Texto:
‘Tournament of Champions VII’: Íconos en la Cocina… ¿O Más Bien, un Desastre con Buen Intento?
Llevamos cuatro episodios de *Tournament Of Champions VII* y, como siempre, me está encantando. El nivel de los chefs es estratosférico, el randomizador se vuelve más extraño que nunca (¡y eso ya es decir!), los cocineros hacen cosas imposibles de replicar en casa… En resumen, todo fantástico. Excepto, claro, por el gran giro de esta temporada, que ha resultado ser un buenintencionado caos.
Esta vez, los productores decidieron guardar todos los puestos de cabezas de serie para verdaderos iconos culinarios, manteniendo sus identidades en secreto hasta el momento del combate. La idea era enfrentarlos a ganadores de la fase previa, chefs con menor visibilidad o resultados irregulares en *Tournament Of Champions*. Suena bien, ¿verdad? Pues… más o menos.
Y es que tres de los cuatro iconos perdieron en la primera ronda contra los competidores mejor posicionados. Y no fue por sorpresa ni por una increíble actuación de sus oponentes. Jonathan Waxman, Aarón Sánchez y Ming Tsai se fueron a casa con notas muy bajas, suficientes para perder contra cualquier otro ganador en sus respectivos grupos. Lorena Garcia fue la única que logró ganar, pero su puntuación solo le valió un empate por el tercer lugar entre ocho chefs.
¿Sorprendente? No tanto. La verdad es que estos iconos partían con una desventaja enorme desde el principio. Ninguno había diseñado un plato basándose en los ingredientes aleatorios del randomizador (algo que a los nuevos jugadores les cuesta varios intentos), y ninguno está acostumbrado a competir regularmente. Además, todos rondan la quinta década de vida… lo cual no ayuda mucho cuando tienes que preparar múltiples componentes en menos de 30 minutos.
Me encanta ver a estos leyendas en *Tournament Of Champions*. No estoy diciendo que la idea original fuera mala. Fue un placer ver a Aarón, Jonathan, Ming y Lorena en acción, disfrutando de su pasión por la cocina. Sus experiencias y conversaciones con los presentadores Tiffani Faison, Justin Warner y, por supuesto, el inconfundible Guy Fieri, fueron geniales. Simplemente parece que los productores les pusieron en una situación difícil y deberían haber previsto este resultado.
Si eres el número uno en un torneo, se espera que ganes. *Tournament Of Champions* incrementó esa expectativa con entrevistas a sus oponentes, presentándolos como auténticos underdogs. Incluso hicieron anuncios llamativos en redes sociales para cada icono… pero una vez que empezó la cocina, quedó claro que no era así. Los supuestos «underdogs» se adaptaron mejor al randomizador, estaban menos oxidados y eran más capaces de correr por la cocina haciendo mil cosas a la vez.
Quiero que *Tournament Of Champions* siga dando espacio a las leyendas. Si alguien con un currículum impresionante quiere competir, quiero verlo intentarlo. Pero, por favor, no los presenten como imparables mientras nunca han jugado el juego y probablemente no participan en múltiples competiciones culinarias al año como el resto de los participantes.

Datos registrados
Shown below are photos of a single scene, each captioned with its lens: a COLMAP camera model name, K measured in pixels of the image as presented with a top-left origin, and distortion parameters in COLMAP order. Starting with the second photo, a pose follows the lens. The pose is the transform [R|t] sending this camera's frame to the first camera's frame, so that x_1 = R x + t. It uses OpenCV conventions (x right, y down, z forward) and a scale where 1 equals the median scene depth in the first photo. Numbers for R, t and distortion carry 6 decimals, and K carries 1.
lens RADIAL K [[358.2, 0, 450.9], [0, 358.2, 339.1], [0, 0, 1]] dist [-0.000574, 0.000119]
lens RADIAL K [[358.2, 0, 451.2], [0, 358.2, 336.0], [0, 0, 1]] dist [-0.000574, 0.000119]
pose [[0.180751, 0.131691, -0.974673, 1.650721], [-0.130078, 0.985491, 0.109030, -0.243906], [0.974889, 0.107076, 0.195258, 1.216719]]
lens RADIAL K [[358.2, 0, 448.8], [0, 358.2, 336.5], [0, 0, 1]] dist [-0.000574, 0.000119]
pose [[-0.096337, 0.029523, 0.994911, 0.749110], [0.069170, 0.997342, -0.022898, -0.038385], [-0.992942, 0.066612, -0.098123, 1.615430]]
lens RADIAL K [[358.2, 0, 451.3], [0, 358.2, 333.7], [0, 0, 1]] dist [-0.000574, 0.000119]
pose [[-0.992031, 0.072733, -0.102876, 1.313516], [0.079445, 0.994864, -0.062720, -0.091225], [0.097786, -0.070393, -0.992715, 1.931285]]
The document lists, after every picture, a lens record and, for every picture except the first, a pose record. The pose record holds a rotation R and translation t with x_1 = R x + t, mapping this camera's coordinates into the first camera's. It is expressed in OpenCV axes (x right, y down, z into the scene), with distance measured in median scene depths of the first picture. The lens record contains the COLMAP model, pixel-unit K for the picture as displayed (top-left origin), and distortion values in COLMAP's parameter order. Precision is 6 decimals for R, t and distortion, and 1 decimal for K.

Sobre el ejercicio:
Responde a las siguientes preguntas con la información del artículo sobre *Tournament Of Champions VII*.
(a) ¿Cuál de los iconos fue el único que ganó en la primera ronda?
(b) ¿Qué tres presentadores se nombran en el artículo?
(c) ¿En cuánto tiempo hay que preparar múltiples componentes, según el artículo?

Tarea resuelta:
(a) Lorena Garcia.
(b) Tiffani Faison, Justin Warner y Guy Fieri.
(c) En menos de 30 minutos.